4. Rights and obligations

4.1. The subject of personal data has the right:

4.1.1. To receive information relating to the processing of their personal data, including containing:

  • Confirmation of the fact of processing of personal data
  • The legal basis and purpose for processing personal data
  • Purposes and methods of processing of personal data
  • The full name and location of Red Wings JSC, information about persons (other than Red Wings JSC employees) who have access to personal data or to whom personal data may be disclosed on the basis of a contract with Red Wings JSC or on the basis of the laws of the Russian Federation
  • Processed personal data pertaining to the respective personal data subject, the source of its obtaining, unless other procedure for submission of such data is provided for by the legislation of the Russian Federation
  • Terms of processing of personal data, including terms of its storage
  • The procedure for exercising by the subject of personal data the rights provided by the legislation of the Russian Federation
  • Information on the cross-border transfer of personal data that has taken place or is expected to take place
  • The name or surname, first name, patronymic and address of the person processing personal data on behalf of Red Wings JSC, if processing is or will be assigned to such person
  • Other information as required by the laws of the Russian Federation.

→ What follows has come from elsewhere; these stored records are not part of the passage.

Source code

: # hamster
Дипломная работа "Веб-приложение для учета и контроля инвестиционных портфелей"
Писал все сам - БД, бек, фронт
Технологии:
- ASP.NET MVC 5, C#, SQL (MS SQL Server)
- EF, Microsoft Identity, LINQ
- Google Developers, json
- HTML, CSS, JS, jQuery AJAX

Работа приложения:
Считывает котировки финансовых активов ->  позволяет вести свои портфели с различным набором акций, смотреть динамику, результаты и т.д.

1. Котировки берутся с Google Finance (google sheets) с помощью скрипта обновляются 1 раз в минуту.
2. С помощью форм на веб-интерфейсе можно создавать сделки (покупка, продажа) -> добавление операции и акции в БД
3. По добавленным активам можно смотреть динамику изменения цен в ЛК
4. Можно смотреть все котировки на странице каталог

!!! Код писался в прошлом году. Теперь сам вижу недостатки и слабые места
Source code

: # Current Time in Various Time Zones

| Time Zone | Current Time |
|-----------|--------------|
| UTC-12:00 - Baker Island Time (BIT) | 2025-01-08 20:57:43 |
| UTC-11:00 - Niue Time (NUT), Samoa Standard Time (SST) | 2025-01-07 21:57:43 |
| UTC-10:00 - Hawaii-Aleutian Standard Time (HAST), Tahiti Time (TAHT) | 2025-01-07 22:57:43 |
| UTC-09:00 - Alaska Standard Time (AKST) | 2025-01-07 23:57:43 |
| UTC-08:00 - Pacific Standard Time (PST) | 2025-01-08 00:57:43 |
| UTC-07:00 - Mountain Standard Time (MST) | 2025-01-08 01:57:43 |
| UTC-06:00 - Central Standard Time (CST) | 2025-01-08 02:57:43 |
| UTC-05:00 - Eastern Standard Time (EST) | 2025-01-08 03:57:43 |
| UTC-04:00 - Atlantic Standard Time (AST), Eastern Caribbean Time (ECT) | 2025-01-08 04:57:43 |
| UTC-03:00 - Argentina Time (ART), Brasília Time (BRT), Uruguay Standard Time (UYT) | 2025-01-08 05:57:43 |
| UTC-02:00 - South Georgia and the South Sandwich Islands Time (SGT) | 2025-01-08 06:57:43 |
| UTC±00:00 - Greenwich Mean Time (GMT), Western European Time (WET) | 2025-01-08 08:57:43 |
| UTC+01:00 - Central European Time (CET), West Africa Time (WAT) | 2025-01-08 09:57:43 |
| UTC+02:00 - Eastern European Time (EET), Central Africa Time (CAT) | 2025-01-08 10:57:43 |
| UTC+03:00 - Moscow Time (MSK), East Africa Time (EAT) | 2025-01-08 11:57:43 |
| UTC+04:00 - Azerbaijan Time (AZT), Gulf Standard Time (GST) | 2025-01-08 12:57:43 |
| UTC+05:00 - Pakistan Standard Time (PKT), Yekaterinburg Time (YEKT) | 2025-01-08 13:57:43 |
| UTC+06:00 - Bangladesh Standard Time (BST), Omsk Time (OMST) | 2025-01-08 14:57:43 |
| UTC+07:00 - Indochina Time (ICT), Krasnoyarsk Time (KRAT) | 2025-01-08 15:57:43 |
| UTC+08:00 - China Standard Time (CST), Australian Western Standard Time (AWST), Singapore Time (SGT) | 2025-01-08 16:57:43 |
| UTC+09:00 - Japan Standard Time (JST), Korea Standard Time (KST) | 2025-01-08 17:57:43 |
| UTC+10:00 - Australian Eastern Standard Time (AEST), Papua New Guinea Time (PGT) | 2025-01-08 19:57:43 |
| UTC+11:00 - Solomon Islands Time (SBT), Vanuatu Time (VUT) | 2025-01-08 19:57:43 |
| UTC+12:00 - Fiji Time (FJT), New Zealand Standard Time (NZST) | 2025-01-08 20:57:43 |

4.1.2. Demand correction of incorrect, inaccurate, outdated personal data, exclusion from processing of personal data in case of unlawful processing of his personal data.

4.1.3. To withdraw consent to personal data processing.

4.1.4. To challenge in court any unlawful acts or omissions of Red Wings JSC in processing and protecting his personal data.

4.2. Personal data subjects shall be responsible for providing accurate information and for updating the provided data in a timely manner in the event of any changes.

4.3. Red Wings JSC shall take reasonable steps to maintain the accuracy and relevance of available personal data and to delete personal data in cases where it is out of date, inaccurate or unnecessary, or where the purposes of its processing have been achieved.

4.4. Red Wings JSC:

  • Processes personal data in compliance with the requirements and principles established by the legislation of the Russian Federation
  • Implements measures to ensure the security of personal data during its processing

4.5. Red Wings JSC employees who are guilty of violating the requirements of this Policy and regulatory legal acts governing the processing and protection of personal data shall bear disciplinary, administrative, civil or criminal liability in accordance with the laws of the Russian Federation.